Four hours or so before they’re due beneath the massive wraparound video screen at Sphere, Bob Weir, Mickey Hart and John Mayer amble into a backstage production office like three guys showing up — again — for the work of blowing 17,000 minds. “Nice to meet you,” Mayer says, grinning as he extends a hand. “John Mayer, Mayer Industries.
” As original members of the Grateful Dead, guitarist Weir, 76, and percussionist Hart, 80, are jam-band royalty; Mayer, 46, is the singer and guitarist known for pop hits like “Gravity” and “Your Body Is a Wonderland.” Together they represent the nucleus of Dead & Company, which on this recent afternoon has just passed the halfway mark of a 30-date summer residency at Sphere, the state-of-the-art dome-shaped venue behind the Venetian resort on the Las Vegas Strip. Not that they’re counting.
“Halfway? If you say so,” Weir says as he lowers himself into the lotus position on a sofa next to his bandmates. Adds Hart, his hands encased in his trademark white golf gloves: “This is just a habit for us.

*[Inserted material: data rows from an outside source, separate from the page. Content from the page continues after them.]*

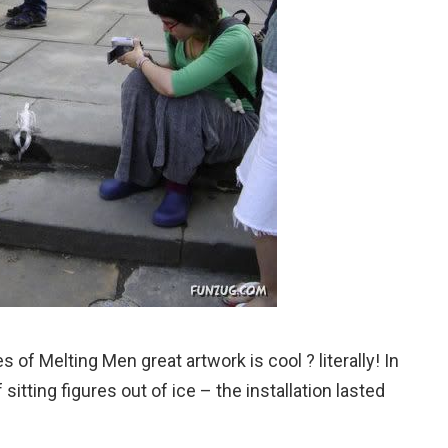
 of Melting Men great artwork is cool ? literally! In
 sitting figures out of ice – the installation lasted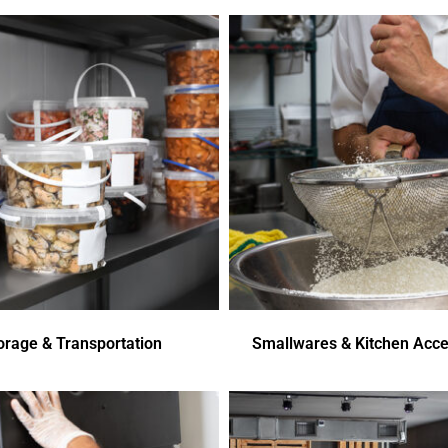
orage & Transportation
Smallwares & Kitchen Acce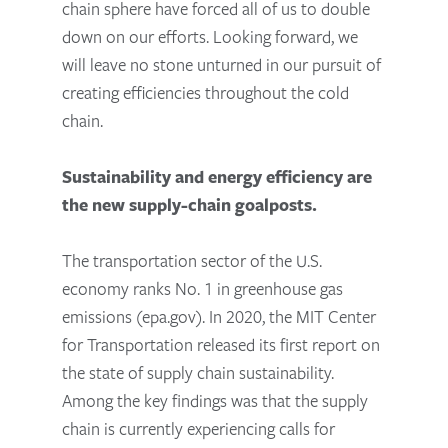
chain sphere have forced all of us to double
down on our efforts. Looking forward, we
will leave no stone unturned in our pursuit of
creating efficiencies throughout the cold
chain.
Sustainability and energy efficiency are
the new supply-chain goalposts.
The transportation sector of the U.S.
economy ranks No. 1 in greenhouse gas
emissions (epa.gov). In 2020, the MIT Center
for Transportation released its first report on
the state of supply chain sustainability.
Among the key findings was that the supply
chain is currently experiencing calls for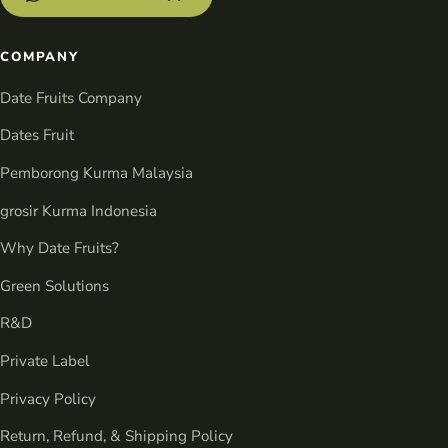
COMPANY
Date Fruits Company
Dates Fruit
Pemborong Kurma Malaysia
grosir Kurma Indonesia
Why Date Fruits?
Green Solutions
R&D
Private Label
Privacy Policy
Return, Refund, & Shipping Policy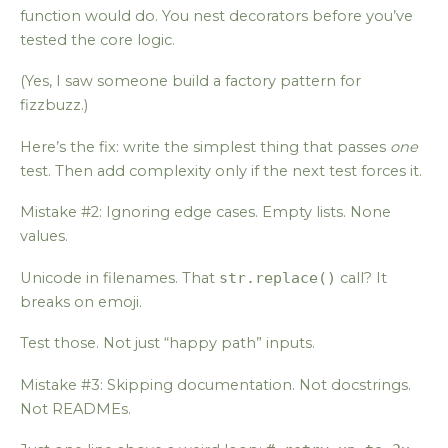
function would do. You nest decorators before you’ve
tested the core logic.
(Yes, I saw someone build a factory pattern for
fizzbuzz.)
Here’s the fix: write the simplest thing that passes
one
test. Then add complexity only if the next test forces it.
Mistake #2: Ignoring edge cases. Empty lists. None
values.
Unicode in filenames. That
str.replace()
call? It
breaks on emoji.
Test those. Not just “happy path” inputs.
Mistake #3: Skipping documentation. Not docstrings.
Not READMEs.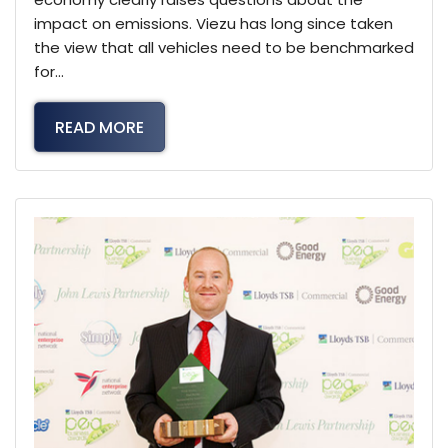
impact on emissions. Viezu has long since taken
the view that all vehicles need to be benchmarked
for…
READ MORE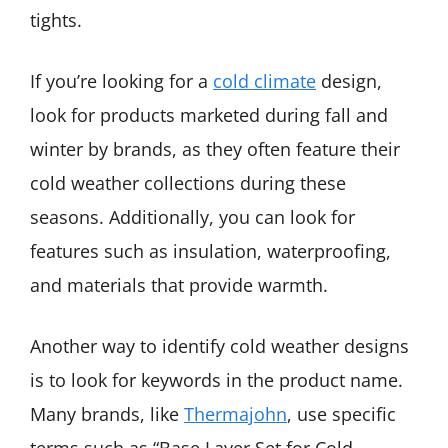
tights.
If you’re looking for a
cold climate
design,
look for products marketed during fall and
winter by brands, as they often feature their
cold weather collections during these
seasons. Additionally, you can look for
features such as insulation, waterproofing,
and materials that provide warmth.
Another way to identify cold weather designs
is to look for keywords in the product name.
Many brands, like
Thermajohn
, use specific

We keep coming back here three days a week and playing our stuff.
” A year ago, they seemed poised to shake that habit: Having logged more than 200 gigs since 2015 — when the band came together in the wake of a public farewell by the Grateful Dead — Dead & Company wrapped up what was billed as its own final tour that July with three concerts at Oracle Park in San Francisco, where the Grateful Dead formed in the mid-196.